Fig4. Selected adaptors that participate in lymphocyte activation. On the left, LAT, an integral membrane protein that functions as an adaptor, and two cytosolic adaptors, GADS and SLP76, are shown in a nonactivated T cell. On the right, after T-cell activation, LAT is tyrosine phosphorylated and is shown to have recruited PLCγ, which simultaneously binds to the membrane phospholipid, phosphatidylinositol trisphosphate, and the GADS adaptor, both of which contain SH2 domains. A proline-rich amino acid stretch in SLP76 associates with an SH3 domain of GADS, and tyrosine-phosphorylated SLP76 recruits VAV. LAT, Linker for activation of T cells; PH, pleckstrin homology; PLC, phospholipase C; SH, src homology.

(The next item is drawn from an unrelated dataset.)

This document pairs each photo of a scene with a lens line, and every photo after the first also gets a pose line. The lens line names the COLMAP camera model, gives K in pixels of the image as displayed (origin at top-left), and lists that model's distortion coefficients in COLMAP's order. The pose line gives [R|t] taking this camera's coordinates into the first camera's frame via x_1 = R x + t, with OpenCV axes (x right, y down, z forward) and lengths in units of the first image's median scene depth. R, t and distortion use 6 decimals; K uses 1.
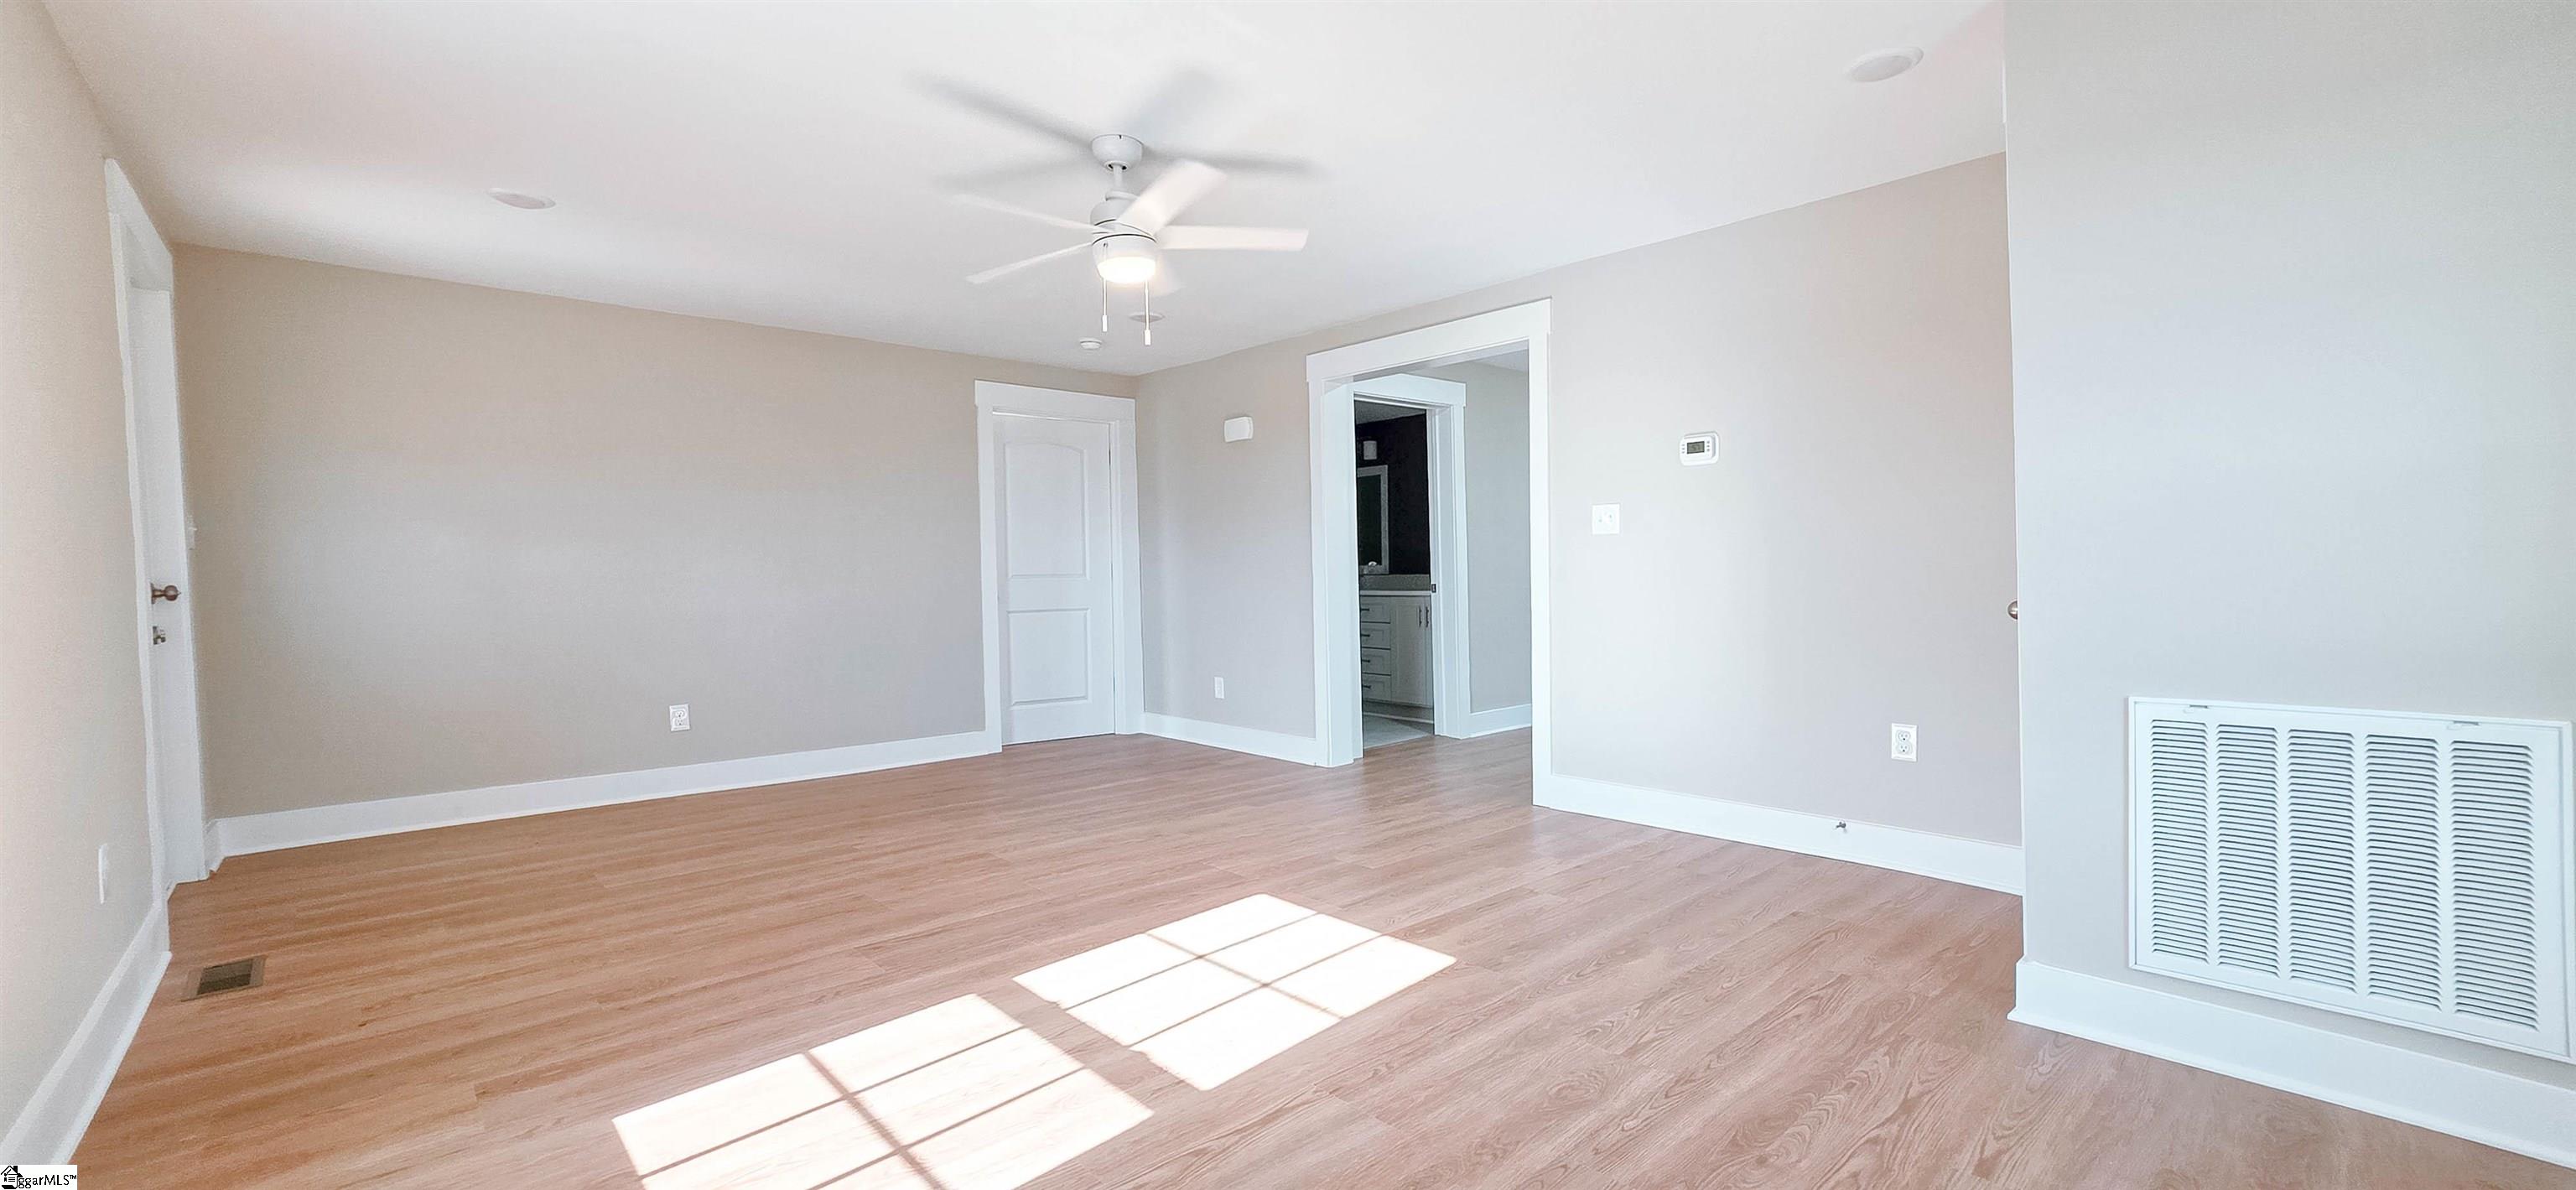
lens RADIAL K [[1040.7, 0, 1311.5], [0, 1040.7, 596.6], [0, 0, 1]] dist [0.008684, 0.001699]
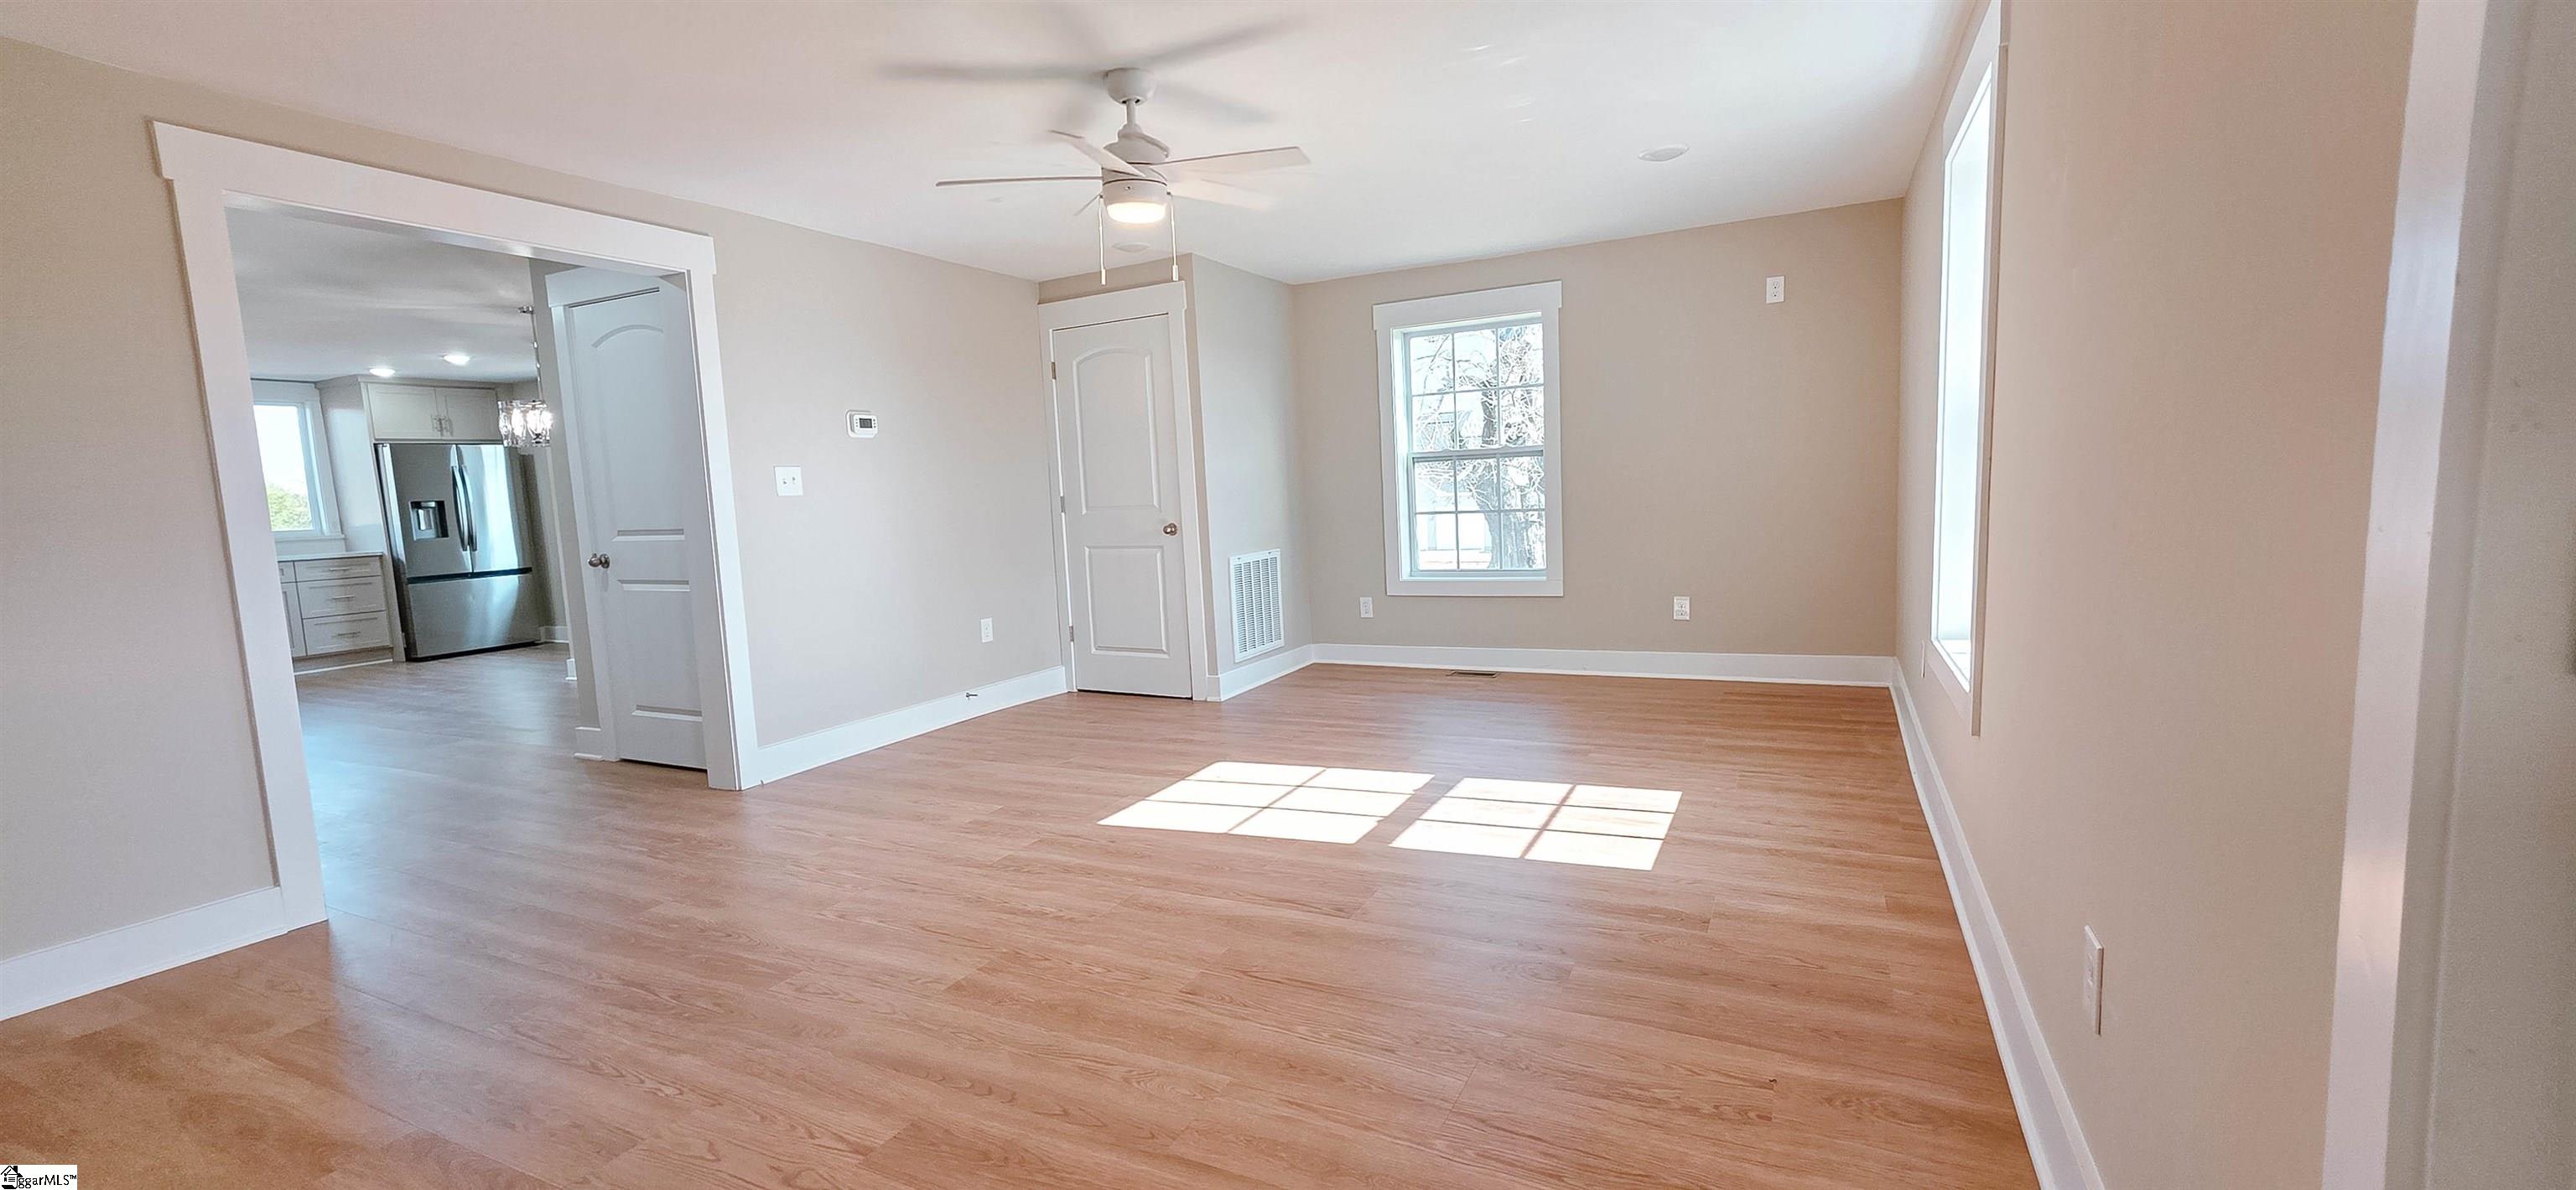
lens RADIAL K [[1040.7, 0, 1281.4], [0, 1040.7, 597.1], [0, 0, 1]] dist [0.008684, 0.001699]
pose [[-0.344934, -0.071058, 0.935934, -1.100783], [0.071530, 0.992241, 0.101695, -0.039227], [-0.935898, 0.102025, -0.337174, 1.166198]]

Phase Separation of Signaling Proteins
An underlying principle of signal transduction is the formation of complexes of activated signaling molecules reorganized into tiny droplets in a different phase of matter, much like the formation of a droplet of oil in water. The phase-separated proteins initiate, amplify, and propagate signals efficiently, primarily because they have been brought into close proximity and at high density. Phase separation is now recognized as a fundamental biological mechanism wherein distinct activated molecules assemble into a different phase from the neighboring constituents of a cell; this process is important in many reactions including, but not limited to, signaling and transcription. This process has also been described as being akin to “prionization,” first described in neurodegenerative diseases spread by prions, which are abnormal proteins that can propagate conformational changes to other molecules of the same protein, leading to the assembly of what is now recognized to be a phase-separated protein aggregate. There are many established examples of pathways in which phase separation of signaling proteins represents a key event in signal transduction in the immune system. These include T-cell receptor signaling, the activation of cytosolic receptors for nucleic acids and the formation of the inflammasome. Indeed, it is being increasingly appreciated that signal transduction in general depends on phase separation events that allow for the amplification and rapid propagation of signals.